= Signaling System No. 6 =

Signaling System No. 6 (SS6) was introduced in the 1970s as an early common channel signalling method for telecommunication trunks between international switching centers (ISCs). It is specified in CCITT Recommendations Q.251-Q.300.

The predecessor protocol to SS6, SS5, was carried In-band and was increasingly being exploited by phreakers. SS6 was out of band which gave it some protection from these attacks.

Traffic switching in the ISCs was then typically handled by crossbar switches or electronically controlled cross-points such as reed relays. The transmission media were likely satellite links or long terrestrial submarine cable channels. In some cases these were advantaged or multiplied with time-assignment speech interpolation (TASI) or digital circuit multiplication equipment (DCME). These transmission methods were not suited to line or inter-register signalling. Taking the signalling function away from the traffic channel could cut costs, and would later lead to Common Channel Signalling. There would be no need for filtering signalling away from speech, and the duty cycle of the costly trunk for each revenue earning call would be better. Signalling time in call set up and clear down would be significantly shorter than with C4 and C5. With telephone signalling not transmitted over the line, the opportunities for fraud were reduced.

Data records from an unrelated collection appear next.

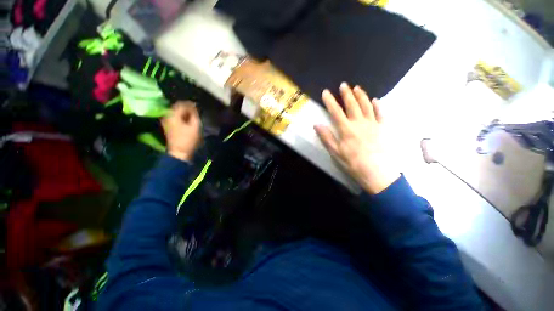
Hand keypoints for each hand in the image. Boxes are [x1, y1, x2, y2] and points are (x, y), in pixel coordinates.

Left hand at [162, 101, 200, 161]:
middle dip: (186, 107)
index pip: (181, 104)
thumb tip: (193, 107)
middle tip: (195, 110)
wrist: (179, 152)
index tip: (197, 105)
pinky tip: (186, 119)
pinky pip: (173, 116)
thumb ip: (194, 114)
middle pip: (176, 106)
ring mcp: (165, 121)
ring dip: (183, 112)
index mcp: (173, 114)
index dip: (190, 103)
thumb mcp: (195, 126)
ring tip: (192, 114)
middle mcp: (166, 115)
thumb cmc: (188, 139)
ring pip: (175, 111)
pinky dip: (180, 116)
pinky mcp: (167, 125)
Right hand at [315, 83, 399, 194]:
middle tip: (343, 85)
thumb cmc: (353, 163)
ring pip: (367, 106)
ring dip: (361, 96)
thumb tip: (317, 125)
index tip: (326, 92)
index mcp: (346, 130)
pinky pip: (381, 114)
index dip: (330, 101)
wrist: (377, 172)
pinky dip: (378, 105)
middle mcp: (359, 123)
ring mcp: (373, 124)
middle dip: (346, 94)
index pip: (336, 112)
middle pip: (352, 105)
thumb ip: (327, 137)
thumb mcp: (335, 153)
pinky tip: (376, 100)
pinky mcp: (383, 128)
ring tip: (357, 88)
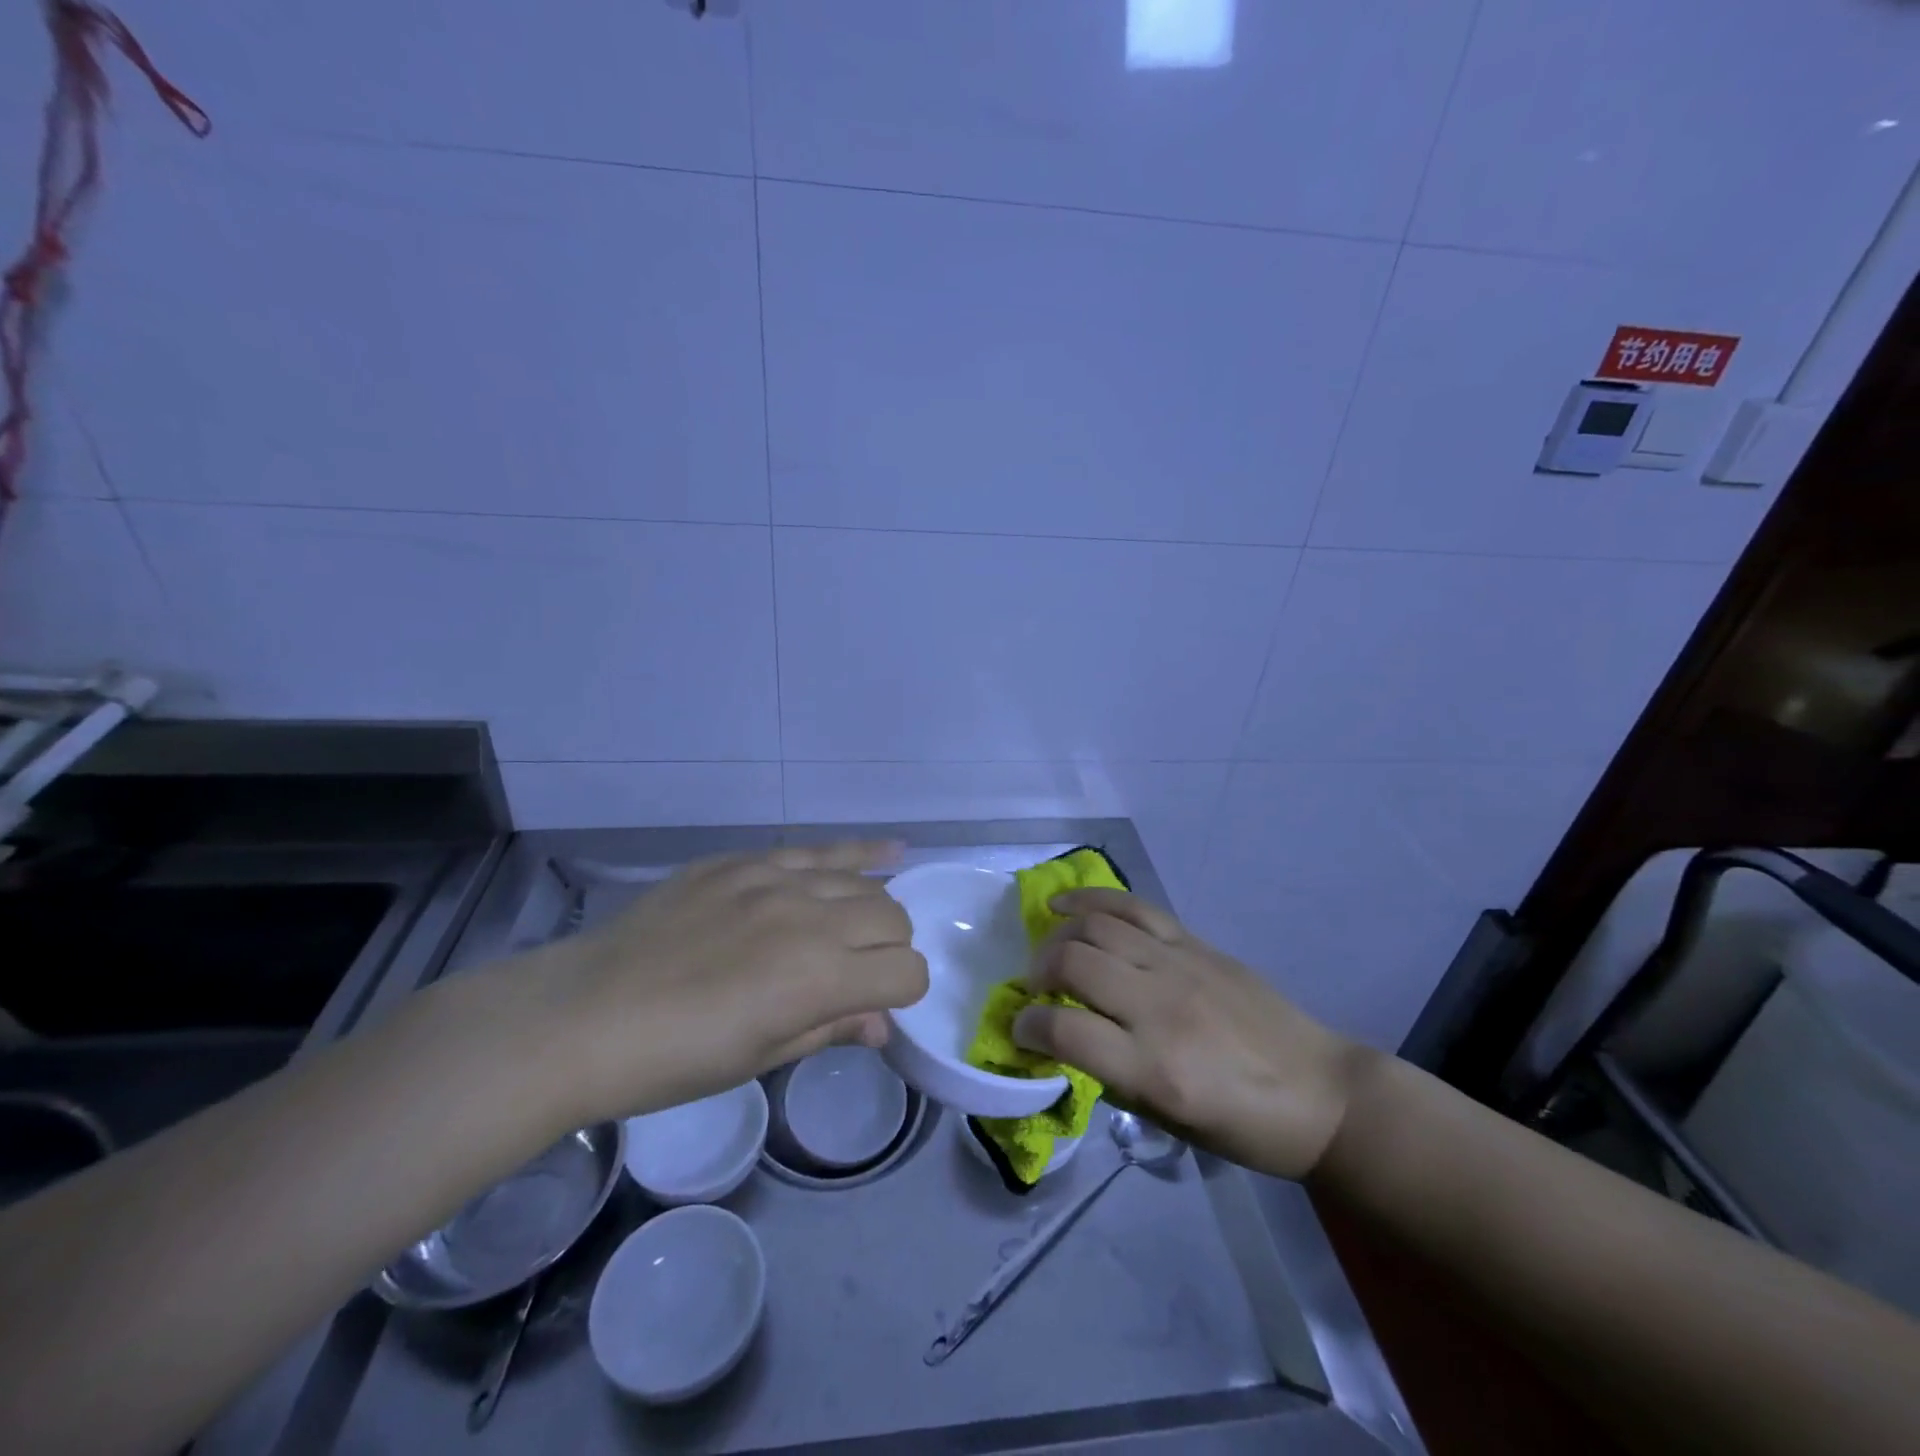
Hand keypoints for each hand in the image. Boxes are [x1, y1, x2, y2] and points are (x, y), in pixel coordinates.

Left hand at [529, 842, 928, 1122]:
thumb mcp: (758, 1057)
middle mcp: (812, 918)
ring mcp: (776, 879)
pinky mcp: (745, 860)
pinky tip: (890, 849)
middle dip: (890, 950)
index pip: (907, 972)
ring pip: (863, 882)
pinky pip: (818, 849)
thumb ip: (830, 1029)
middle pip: (893, 919)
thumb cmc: (672, 1059)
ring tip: (859, 927)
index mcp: (819, 978)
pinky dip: (861, 852)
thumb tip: (881, 1025)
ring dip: (874, 909)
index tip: (875, 1007)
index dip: (903, 994)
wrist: (582, 1014)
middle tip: (855, 974)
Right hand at [1012, 889, 1371, 1180]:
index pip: (1063, 1032)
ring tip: (1049, 947)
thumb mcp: (1168, 1120)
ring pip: (1096, 926)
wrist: (1320, 1093)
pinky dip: (1092, 899)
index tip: (1020, 1030)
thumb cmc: (1243, 1126)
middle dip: (1037, 972)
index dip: (1027, 1028)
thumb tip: (1062, 1038)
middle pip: (1072, 963)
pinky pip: (1134, 906)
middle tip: (1034, 987)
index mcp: (1154, 1069)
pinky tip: (1067, 904)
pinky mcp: (1195, 943)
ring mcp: (1179, 966)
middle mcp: (1160, 1008)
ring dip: (1059, 934)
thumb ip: (1109, 1075)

The CCITT 6 signalling channel was typically a 2.4 kbit/s data link. Technology at the time was an M1040 or M1020 analogue Four-wire circuit presented private circuit link. Modems were slowly beginning to exceed these data rates over 4w circuits; these data links had the advantage that there was no national tail from the ISC out to a normal end point in the country. It was often the National Section that detracted the most from the quality and reliability of such links.

The data circuit known with a DP designation, would have been terrestrial with no TASI or DCME, and the C6 signalling on the data link could perform for 48 or 96 traffic channels. It could function for up to 2,048 in the maximum. The question is whether two operators would have that many traffic channels between them, dependent on just one bearer for signalling and subject to occasional failure. It was of course practice to have standby route over a diverse path in case of outage on the original DP data circuit link.

Finally it was considered possible that a mesh of such data channels could be set up between major centres, leading to a system where the link between country A and country B could perform the signalling functions for links to country A from country D for example.

CCITT No 6 was a method developed & implemented by administrations in a limited number of countries for use in correspondent International Switching of analogue telephone calls. The next development was correspondent and non-correspondent switching of telephone calls by new operators in the countries where more sophisticated methods were required.